(Collected data)

- - -

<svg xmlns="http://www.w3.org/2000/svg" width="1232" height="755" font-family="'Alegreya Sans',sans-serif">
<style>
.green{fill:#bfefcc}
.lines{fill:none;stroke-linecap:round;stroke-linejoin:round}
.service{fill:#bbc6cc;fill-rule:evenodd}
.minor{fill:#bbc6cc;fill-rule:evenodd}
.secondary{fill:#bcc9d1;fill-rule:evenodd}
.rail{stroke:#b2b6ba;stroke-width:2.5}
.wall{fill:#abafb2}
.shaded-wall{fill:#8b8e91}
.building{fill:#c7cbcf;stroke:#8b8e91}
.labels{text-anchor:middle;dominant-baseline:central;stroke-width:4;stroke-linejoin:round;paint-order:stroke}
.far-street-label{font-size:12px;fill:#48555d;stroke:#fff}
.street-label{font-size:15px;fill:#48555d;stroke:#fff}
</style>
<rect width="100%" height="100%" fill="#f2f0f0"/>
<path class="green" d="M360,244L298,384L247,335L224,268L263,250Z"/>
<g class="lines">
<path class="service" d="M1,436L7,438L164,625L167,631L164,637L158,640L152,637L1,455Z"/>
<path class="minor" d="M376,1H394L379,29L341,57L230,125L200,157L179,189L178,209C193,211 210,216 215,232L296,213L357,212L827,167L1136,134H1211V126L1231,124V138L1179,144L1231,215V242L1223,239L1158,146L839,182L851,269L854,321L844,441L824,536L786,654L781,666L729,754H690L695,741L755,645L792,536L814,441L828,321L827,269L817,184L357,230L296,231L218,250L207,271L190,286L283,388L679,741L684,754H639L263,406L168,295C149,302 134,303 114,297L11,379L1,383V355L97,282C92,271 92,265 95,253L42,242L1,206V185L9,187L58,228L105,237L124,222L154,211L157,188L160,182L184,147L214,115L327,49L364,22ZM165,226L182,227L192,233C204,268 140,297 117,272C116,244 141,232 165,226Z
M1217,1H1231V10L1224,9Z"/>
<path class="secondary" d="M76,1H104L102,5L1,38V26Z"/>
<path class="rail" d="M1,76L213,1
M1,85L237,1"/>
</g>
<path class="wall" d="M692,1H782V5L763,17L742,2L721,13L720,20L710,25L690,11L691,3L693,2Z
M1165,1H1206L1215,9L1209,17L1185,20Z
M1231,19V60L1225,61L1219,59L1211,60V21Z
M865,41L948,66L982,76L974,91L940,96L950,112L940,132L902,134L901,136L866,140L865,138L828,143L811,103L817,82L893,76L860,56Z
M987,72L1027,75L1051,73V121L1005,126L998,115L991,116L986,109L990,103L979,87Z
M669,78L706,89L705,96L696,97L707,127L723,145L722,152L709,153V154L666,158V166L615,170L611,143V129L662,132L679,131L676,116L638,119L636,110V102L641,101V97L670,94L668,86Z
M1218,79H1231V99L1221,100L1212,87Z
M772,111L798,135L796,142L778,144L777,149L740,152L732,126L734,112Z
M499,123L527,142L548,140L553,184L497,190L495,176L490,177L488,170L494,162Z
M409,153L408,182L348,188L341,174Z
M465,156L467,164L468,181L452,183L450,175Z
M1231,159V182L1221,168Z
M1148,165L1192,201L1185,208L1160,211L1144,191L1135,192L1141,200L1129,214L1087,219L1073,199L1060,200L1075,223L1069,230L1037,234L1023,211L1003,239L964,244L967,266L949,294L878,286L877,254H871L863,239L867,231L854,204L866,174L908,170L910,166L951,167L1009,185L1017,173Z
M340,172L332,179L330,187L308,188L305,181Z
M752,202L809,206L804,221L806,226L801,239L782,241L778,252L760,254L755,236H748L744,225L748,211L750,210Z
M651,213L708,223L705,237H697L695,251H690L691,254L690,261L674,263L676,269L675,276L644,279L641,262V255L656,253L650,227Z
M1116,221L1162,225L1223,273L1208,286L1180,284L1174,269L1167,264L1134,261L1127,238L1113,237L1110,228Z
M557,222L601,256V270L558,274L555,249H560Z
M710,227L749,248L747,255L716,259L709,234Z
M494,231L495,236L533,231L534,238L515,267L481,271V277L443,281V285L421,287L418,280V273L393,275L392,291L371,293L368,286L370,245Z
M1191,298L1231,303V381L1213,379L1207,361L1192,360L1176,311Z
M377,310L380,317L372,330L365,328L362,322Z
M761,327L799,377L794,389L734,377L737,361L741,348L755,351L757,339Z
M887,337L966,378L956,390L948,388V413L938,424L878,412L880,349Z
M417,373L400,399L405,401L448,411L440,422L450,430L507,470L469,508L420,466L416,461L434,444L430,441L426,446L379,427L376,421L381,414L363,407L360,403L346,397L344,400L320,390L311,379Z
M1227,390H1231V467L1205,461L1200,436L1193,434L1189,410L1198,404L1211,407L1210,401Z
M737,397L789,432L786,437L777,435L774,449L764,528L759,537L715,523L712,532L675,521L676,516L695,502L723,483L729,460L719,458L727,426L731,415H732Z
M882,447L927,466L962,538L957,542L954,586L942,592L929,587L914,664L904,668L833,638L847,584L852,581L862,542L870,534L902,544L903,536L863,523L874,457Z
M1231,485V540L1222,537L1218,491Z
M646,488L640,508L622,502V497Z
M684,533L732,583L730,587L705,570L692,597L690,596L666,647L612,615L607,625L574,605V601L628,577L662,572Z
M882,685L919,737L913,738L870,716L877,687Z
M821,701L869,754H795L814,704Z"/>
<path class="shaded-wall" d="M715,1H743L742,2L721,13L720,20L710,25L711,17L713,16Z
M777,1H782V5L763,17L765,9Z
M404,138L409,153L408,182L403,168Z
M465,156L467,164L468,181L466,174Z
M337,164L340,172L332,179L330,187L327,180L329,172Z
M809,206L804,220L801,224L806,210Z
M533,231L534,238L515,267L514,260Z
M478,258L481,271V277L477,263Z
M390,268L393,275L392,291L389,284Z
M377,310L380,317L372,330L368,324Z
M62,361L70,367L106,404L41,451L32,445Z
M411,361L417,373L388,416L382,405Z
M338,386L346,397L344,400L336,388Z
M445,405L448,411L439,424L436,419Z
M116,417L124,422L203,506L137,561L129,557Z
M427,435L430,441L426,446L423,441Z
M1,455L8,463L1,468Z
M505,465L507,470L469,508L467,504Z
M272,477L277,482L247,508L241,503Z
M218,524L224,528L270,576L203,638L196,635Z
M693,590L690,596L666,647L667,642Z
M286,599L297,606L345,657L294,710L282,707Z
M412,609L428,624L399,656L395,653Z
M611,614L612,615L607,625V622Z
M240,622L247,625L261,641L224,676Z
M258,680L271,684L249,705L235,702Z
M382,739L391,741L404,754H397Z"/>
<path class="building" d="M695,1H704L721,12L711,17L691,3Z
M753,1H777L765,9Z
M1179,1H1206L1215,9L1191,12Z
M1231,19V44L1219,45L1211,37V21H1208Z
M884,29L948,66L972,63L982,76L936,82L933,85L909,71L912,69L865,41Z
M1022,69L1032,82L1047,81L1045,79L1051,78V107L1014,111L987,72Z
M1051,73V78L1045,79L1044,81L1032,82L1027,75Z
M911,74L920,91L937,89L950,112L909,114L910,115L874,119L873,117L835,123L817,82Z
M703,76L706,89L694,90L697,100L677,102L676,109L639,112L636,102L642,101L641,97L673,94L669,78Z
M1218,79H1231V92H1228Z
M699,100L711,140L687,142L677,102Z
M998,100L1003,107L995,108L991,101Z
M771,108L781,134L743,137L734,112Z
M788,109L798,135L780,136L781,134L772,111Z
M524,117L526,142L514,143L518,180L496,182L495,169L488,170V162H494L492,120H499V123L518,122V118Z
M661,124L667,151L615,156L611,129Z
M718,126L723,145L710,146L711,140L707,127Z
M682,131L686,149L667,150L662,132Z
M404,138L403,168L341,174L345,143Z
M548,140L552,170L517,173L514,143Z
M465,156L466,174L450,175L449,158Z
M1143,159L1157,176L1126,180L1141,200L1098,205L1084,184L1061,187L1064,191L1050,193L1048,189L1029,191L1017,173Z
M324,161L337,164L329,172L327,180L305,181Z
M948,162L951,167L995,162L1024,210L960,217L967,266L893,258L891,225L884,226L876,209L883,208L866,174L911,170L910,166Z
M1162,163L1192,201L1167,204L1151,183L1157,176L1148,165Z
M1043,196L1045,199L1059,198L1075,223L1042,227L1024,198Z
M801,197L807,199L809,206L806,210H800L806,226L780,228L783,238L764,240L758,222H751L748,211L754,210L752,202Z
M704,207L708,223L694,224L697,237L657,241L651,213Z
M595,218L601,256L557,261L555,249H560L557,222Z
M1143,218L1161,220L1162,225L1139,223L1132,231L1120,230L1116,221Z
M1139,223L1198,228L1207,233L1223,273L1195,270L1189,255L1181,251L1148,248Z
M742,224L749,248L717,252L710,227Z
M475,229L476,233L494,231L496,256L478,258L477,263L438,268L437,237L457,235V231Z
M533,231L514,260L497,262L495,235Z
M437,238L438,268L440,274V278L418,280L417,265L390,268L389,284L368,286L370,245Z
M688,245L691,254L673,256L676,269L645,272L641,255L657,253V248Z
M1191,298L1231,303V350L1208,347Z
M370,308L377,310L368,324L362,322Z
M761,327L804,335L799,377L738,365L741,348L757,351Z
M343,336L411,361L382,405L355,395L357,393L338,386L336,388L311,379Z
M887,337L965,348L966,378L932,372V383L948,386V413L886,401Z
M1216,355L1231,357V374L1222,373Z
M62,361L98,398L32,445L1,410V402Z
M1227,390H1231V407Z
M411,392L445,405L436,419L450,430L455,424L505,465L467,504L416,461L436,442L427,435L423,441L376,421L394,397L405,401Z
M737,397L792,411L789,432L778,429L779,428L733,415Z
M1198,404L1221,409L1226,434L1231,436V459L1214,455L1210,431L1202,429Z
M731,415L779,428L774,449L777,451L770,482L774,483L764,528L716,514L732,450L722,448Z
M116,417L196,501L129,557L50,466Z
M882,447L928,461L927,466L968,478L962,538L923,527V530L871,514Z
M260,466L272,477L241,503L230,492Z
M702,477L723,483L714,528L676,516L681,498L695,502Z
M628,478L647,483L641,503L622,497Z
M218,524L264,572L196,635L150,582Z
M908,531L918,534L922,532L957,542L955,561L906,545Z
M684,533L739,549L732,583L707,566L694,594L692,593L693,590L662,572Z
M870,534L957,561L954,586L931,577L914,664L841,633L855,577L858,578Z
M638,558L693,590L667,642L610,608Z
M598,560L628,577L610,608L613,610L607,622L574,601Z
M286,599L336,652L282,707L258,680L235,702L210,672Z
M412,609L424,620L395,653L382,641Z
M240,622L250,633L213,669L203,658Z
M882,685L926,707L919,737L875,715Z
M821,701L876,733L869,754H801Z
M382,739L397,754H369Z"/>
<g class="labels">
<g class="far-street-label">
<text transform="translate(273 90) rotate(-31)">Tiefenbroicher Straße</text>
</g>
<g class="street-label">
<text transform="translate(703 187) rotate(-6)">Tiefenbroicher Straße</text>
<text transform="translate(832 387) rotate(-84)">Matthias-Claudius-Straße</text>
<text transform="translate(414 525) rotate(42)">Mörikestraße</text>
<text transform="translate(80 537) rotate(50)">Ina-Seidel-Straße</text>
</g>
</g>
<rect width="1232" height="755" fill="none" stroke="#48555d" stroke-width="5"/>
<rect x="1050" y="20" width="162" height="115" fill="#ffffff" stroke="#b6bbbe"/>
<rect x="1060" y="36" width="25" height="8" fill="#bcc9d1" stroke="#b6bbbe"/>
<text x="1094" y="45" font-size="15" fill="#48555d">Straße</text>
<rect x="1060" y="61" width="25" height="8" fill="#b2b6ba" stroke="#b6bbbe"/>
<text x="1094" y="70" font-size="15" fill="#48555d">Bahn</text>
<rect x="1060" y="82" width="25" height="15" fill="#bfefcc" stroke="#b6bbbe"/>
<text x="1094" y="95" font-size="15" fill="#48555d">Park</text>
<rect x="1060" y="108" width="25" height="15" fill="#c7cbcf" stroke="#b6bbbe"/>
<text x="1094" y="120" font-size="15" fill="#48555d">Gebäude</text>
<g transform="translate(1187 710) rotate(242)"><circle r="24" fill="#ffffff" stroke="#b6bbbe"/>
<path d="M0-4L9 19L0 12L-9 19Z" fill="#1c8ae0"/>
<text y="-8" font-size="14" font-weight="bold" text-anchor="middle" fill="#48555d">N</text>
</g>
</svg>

- - -

State how many lines in the records above contain the word "evenodd". Write the number alone.

3